> _WRITTEN PROBLEM A_
In the extract on the slope hypothesis test, what value is passed to set.seed before the null distribution is constructed?

> _EXTRACT_
■ ■ ■ ■ ■
You can see that the boostrap distribution is right skewed. The resulting percentile-based confidence interval for \({ \beta }_{ 1 }\) is (-70728.25, 38809.11) which also contains 0 similar to the confidence interval in theory-based (-95574.54, 35346.2).

Hypothesis Test for Slope

Lets conduct hypothesis test of \({ H }_{ 0 } : { \beta }_{ 1 } = 0\) vs \({ H }_{ A } : { \beta }_{ 1 } \neq 0\) using null distribution by assuming the null hypothesisis true and permutation test.

## Crime vs Real GDP

set.seed(678)

# Construct null distribution of the fitted slope b1 by permutating the values of GDPBillions across the values of TotalCrime 1000 times and then calculate the slope coefficient for each of these 1000 generated samples.
nulldist.slope.gdp <- nationrate %>% 
  specify(x=nationrate, formula=TotalCrime~GDPBillions) %>%
  hypothesize(null = "independence") %>% 
  generate(reps = 1000, type = "permute") %>% 
  calculate(stat = "slope")

# Visualize the resulting null distribution for the fitted slope b1.
visualize(nulldist.slope.gdp)

# Observed fitted slope b1.
obs.slope.gdp <- summary(crimepredict.lm.gdp)$coefficients[2, 1]

# Visualize the p-value in the null distribution by comparing to the observed test statistic of slope b1.
visualize(nulldist.slope.gdp) + 
  shade_p_value(obs_stat = obs.slope.gdp, direction = "both")

# Compute the numerical value of p-value.
nulldist.slope.gdp %>% 
  get_p_value(obs_stat = obs.slope.gdp, direction = "both")
■ ■ ■ ■ ■
> _DATA RECORDS_

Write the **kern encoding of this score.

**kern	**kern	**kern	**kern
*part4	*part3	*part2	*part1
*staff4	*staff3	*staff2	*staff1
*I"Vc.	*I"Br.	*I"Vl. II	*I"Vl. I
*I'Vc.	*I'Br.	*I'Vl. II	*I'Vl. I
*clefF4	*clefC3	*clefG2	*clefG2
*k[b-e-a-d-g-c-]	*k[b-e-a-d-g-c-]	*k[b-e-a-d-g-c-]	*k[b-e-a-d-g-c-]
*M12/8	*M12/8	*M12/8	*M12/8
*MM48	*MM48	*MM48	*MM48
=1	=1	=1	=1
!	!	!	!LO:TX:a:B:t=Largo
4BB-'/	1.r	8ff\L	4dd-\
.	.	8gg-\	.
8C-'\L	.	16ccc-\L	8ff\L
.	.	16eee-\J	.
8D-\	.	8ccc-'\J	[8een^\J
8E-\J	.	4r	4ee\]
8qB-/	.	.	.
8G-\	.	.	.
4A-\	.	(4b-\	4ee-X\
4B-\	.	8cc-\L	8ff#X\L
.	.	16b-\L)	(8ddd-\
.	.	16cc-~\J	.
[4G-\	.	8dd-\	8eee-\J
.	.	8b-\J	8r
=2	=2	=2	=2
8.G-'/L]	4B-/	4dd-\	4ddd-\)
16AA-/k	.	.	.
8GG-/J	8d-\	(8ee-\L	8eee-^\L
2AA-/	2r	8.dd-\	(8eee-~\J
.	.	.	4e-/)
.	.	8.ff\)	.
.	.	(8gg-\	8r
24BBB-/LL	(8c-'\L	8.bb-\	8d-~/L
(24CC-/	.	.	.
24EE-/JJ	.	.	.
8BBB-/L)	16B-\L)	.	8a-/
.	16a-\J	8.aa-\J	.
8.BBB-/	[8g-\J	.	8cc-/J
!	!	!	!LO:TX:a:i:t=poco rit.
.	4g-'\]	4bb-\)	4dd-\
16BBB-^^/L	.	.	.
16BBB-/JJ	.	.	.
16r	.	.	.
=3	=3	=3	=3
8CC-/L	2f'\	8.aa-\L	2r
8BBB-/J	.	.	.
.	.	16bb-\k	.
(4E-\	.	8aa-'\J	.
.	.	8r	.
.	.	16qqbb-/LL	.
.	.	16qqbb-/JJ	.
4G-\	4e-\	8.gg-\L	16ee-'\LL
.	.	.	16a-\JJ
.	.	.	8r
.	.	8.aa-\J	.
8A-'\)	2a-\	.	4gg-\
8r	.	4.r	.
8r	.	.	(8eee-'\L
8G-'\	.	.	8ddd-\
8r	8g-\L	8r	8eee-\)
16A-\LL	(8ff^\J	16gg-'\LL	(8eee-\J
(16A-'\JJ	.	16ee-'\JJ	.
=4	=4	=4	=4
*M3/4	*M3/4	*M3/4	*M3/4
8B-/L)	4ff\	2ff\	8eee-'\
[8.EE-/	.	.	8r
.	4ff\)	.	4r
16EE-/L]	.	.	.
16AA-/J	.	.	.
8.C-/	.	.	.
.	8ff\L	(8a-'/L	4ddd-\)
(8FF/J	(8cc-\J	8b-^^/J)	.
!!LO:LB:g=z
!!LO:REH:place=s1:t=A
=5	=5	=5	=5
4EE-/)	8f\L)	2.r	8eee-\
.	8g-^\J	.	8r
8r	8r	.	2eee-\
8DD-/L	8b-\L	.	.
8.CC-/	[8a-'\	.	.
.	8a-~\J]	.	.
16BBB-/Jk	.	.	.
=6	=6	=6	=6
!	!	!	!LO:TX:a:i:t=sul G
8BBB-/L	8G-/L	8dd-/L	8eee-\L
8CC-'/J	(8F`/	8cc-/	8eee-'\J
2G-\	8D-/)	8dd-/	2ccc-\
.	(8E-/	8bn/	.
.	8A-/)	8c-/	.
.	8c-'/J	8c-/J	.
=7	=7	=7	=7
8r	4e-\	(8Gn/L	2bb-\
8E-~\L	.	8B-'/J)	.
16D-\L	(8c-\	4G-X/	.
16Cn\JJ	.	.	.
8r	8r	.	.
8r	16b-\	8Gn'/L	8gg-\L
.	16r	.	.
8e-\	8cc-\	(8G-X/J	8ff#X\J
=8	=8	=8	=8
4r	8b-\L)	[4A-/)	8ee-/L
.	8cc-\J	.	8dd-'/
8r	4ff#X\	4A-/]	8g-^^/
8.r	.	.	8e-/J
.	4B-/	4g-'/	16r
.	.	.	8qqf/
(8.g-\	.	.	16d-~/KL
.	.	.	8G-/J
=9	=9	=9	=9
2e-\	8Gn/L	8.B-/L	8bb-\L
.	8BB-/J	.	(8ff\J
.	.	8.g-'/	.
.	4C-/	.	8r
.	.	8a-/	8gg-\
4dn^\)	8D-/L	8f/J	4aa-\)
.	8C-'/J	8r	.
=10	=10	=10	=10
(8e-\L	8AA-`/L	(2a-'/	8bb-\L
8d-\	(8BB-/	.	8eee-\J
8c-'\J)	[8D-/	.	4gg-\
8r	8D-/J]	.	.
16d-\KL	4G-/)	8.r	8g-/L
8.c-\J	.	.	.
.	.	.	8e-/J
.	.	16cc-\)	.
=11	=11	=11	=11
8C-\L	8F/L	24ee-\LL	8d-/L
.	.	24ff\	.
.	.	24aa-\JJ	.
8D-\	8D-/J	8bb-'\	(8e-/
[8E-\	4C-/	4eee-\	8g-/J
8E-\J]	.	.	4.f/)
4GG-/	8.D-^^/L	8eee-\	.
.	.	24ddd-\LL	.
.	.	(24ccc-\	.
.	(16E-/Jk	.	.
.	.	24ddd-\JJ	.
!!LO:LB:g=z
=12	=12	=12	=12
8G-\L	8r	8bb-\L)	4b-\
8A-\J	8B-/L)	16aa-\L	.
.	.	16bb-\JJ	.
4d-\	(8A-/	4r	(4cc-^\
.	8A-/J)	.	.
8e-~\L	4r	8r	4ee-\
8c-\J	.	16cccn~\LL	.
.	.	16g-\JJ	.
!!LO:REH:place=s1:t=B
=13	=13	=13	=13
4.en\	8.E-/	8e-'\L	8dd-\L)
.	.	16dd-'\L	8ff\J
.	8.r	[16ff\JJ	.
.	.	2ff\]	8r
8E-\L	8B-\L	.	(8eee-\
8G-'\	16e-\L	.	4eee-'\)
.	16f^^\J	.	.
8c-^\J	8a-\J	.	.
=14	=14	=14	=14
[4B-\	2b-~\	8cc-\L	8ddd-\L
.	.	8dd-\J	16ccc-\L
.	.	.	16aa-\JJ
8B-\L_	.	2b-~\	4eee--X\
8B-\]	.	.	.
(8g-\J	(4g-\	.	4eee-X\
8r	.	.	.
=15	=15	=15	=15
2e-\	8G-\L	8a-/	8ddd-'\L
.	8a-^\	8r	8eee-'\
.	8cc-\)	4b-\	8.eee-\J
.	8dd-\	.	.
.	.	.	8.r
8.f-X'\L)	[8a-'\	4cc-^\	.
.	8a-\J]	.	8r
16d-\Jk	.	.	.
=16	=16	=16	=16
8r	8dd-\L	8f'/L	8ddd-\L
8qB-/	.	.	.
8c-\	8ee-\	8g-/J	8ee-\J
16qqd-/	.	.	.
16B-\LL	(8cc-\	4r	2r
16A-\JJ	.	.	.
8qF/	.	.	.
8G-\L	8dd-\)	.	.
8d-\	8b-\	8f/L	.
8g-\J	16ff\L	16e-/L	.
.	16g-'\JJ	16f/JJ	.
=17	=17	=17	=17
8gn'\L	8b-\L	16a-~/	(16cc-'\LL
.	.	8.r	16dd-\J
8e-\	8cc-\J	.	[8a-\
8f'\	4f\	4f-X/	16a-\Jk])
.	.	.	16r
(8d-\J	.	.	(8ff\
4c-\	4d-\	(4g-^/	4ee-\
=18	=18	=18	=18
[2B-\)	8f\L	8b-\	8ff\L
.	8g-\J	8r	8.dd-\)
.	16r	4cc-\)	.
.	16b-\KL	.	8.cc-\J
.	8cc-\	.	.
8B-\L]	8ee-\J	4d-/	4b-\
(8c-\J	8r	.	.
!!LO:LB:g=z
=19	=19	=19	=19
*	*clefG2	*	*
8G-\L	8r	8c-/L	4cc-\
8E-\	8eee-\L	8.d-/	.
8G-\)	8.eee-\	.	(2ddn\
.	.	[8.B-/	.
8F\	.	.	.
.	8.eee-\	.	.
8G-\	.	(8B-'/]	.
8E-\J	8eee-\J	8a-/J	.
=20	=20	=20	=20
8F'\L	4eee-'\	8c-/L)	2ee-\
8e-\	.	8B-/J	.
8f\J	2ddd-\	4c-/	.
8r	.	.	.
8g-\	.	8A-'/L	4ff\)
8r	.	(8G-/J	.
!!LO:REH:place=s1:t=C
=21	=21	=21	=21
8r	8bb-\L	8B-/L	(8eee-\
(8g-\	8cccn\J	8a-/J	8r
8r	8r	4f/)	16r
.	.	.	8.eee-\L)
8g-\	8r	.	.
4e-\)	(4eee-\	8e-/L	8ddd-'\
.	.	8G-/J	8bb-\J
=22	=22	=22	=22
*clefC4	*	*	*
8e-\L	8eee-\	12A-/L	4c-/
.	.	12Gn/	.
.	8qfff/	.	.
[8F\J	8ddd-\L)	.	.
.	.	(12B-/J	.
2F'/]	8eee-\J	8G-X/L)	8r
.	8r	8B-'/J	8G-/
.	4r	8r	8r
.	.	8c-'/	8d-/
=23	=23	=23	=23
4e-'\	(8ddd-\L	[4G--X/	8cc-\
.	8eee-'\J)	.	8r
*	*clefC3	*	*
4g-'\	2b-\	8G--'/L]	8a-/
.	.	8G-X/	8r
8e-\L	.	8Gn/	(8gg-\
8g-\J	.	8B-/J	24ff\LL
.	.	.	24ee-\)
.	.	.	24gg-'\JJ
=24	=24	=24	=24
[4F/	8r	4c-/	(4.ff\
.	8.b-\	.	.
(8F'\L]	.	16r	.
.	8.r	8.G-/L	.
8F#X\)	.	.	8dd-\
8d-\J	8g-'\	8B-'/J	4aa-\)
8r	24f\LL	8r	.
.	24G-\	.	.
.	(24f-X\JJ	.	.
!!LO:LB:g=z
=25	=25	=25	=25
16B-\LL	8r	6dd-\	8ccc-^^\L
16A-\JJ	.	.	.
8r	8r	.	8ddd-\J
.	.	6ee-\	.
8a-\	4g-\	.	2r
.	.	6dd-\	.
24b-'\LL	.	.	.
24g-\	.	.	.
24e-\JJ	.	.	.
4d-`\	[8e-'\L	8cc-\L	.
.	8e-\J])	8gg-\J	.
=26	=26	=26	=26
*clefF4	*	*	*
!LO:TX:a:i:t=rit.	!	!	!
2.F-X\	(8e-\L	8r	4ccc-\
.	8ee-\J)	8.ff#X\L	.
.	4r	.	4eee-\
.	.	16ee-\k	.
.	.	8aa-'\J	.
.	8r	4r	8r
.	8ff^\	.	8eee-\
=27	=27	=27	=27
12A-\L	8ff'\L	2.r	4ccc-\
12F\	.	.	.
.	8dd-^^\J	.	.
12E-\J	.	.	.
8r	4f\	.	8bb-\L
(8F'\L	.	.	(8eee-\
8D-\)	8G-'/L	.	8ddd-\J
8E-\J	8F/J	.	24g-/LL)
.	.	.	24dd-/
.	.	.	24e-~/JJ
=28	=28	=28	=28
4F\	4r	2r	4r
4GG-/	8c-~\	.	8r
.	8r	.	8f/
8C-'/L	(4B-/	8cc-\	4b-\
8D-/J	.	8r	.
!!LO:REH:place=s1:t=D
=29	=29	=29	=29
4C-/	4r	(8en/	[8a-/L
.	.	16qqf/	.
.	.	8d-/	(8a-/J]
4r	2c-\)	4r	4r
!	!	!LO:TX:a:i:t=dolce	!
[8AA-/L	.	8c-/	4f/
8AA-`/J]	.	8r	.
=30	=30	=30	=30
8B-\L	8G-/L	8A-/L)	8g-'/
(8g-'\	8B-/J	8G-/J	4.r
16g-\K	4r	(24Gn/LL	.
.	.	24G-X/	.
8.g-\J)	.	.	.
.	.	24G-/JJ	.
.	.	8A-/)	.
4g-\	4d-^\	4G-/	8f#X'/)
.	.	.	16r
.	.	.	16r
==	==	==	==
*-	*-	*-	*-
■ ■ ■ ■ ■
> _WRITTEN PROBLEM B_
State how many lines of the entries above contain the string "kern", treating case as significant. Give only the number.

> _EXPECTED OUTPUT A_
678

> _EXPECTED OUTPUT B_
2